L’organisation s’est ensuite fait passer pour les détenteurs des droits d’auteur de l’œuvre. Un « représentant légal » de la fausse société E.D. Dekkers a envoyé une « plainte » demandant que les contenus « violant le droit d’auteur » soient immédiatement retirés aux 10 FAI. La plainte – envoyée par l’intermédiaire d’un compte Hotmail – cite les dispositions de notification et de retrait de la récente directive européenne sur le commerce électronique.

 

En vertu de la directive, les FAI risquent d’être tenus responsables de l’hébergement de contenus apparemment illégaux pour le compte de leurs clients. Une fois notifiés, ils sont obligés de rendre le contenu inaccessible. Bits of Freedom se demandait ce qui se passerait si les plaintes manquaient de validité juridique. Sa recherche est alarmante pour quiconque se préoccupe de la liberté d’expression en ligne.

Sept des dix fournisseurs (FAI Tiscali, Wanadoo, Demon Internet et Planet Internet ; hébergeurs Yourhosting, iFast et Active24) ont retiré le contenu sans examiner le site Web « offensant » ni démontrer une compréhension de base du droit d’auteur. Dans trois cas, le contenu a été retiré dans les 24 heures, ce qui n’a pas permis de remettre en question le fondement de la plainte. Le plus mauvais interprète était iFast – qui a transmis les données personnelles de son client au faux plaignant, bien qu’il n’ait reçu aucune demande en ce sens. Seuls XS4ALL, UPC et Freeler ont permis au matériel parfaitement légal de rester en ligne.
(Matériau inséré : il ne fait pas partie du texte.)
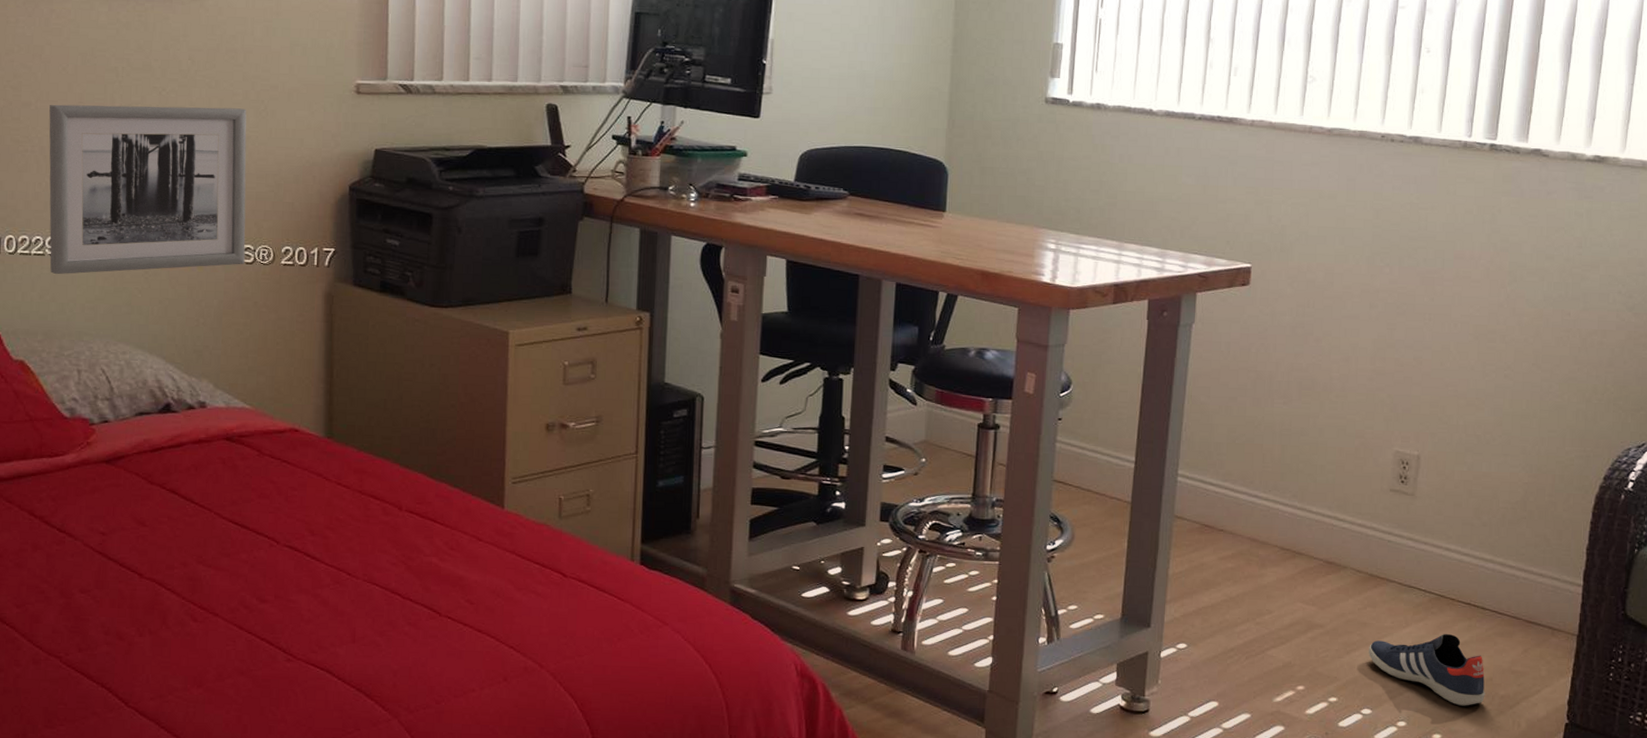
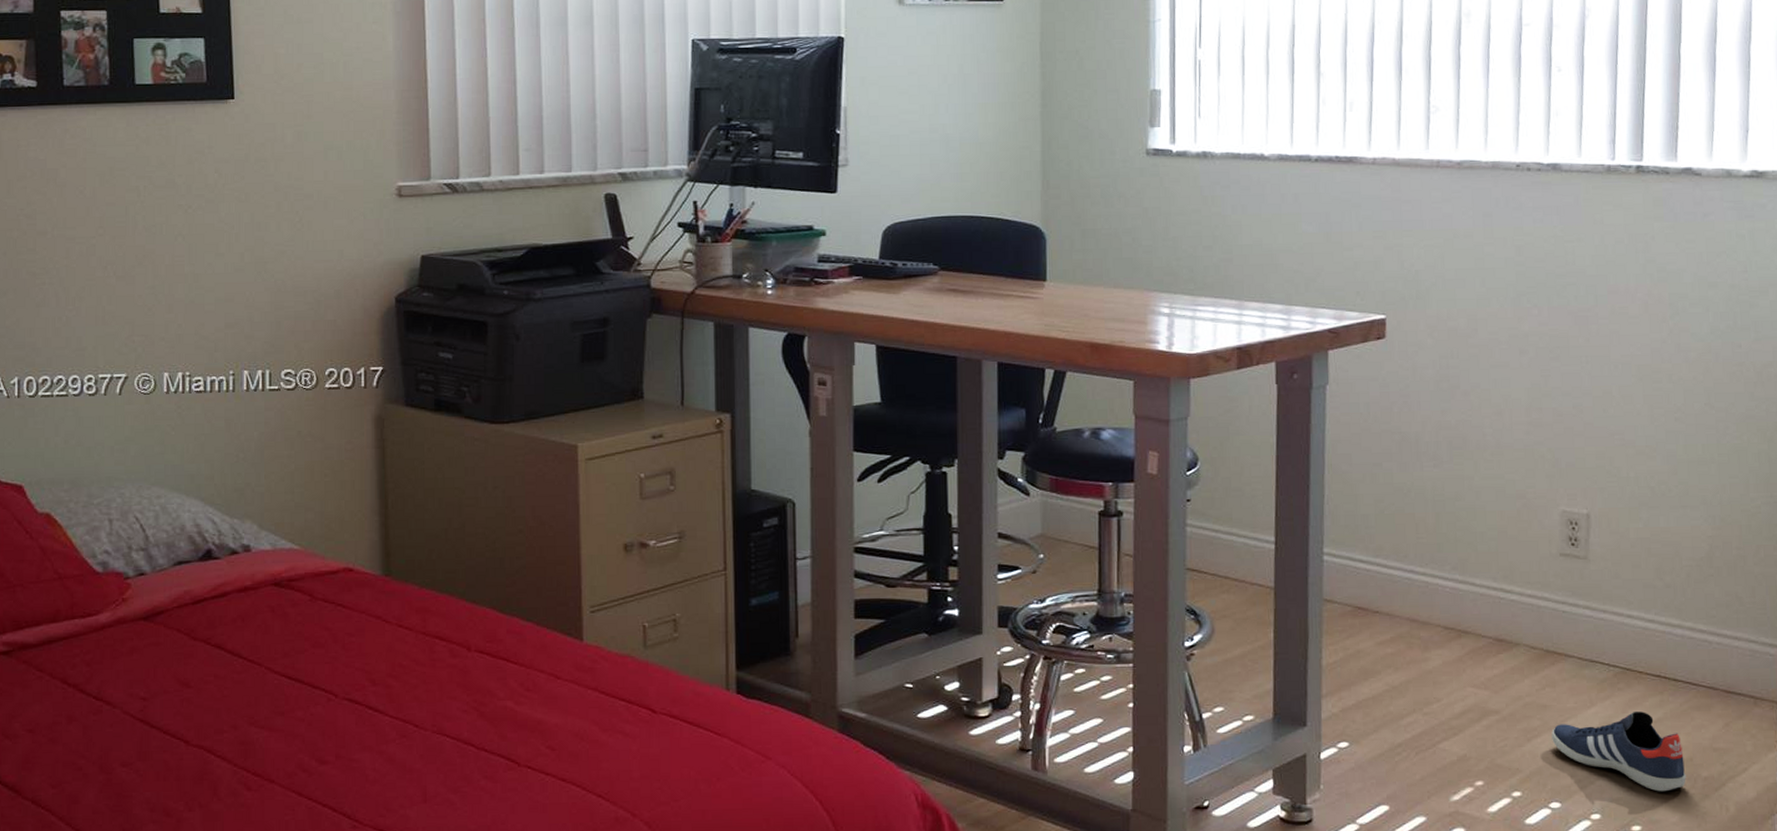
wall art: present [49,104,247,275] -> none [67,221,285,417]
« Sur les 10 fournisseurs, seul UPC se méfiait de l’origine de la plainte (l’adresse Hotmail gratuite et invérifiable), et seul XS4ALL a témoigné qu’ils avaient regardé la page, et qu’ils étaient conscients du fait que l’auteur était mort en 1887, il y a 117 ans », note Bits of Freedom.

Bits of Freedom permet aux FAI de décider eux-mêmes s’il convient de supprimer les pages Web Multatuli qu’ils ont enregistrées. Dans des cas réels, les clients seraient susceptibles de contester de telles commandes. Malgré cela, Bits of Freedom a déclaré que son test montre une volonté inquiétante de se conformer aux plaintes sans poser de questions. « Il suffit d’un compte Hotmail pour faire tomber un site web et la liberté d’expression n’a aucune chance contre la justice des FAI privés à la texane « , conclut-il.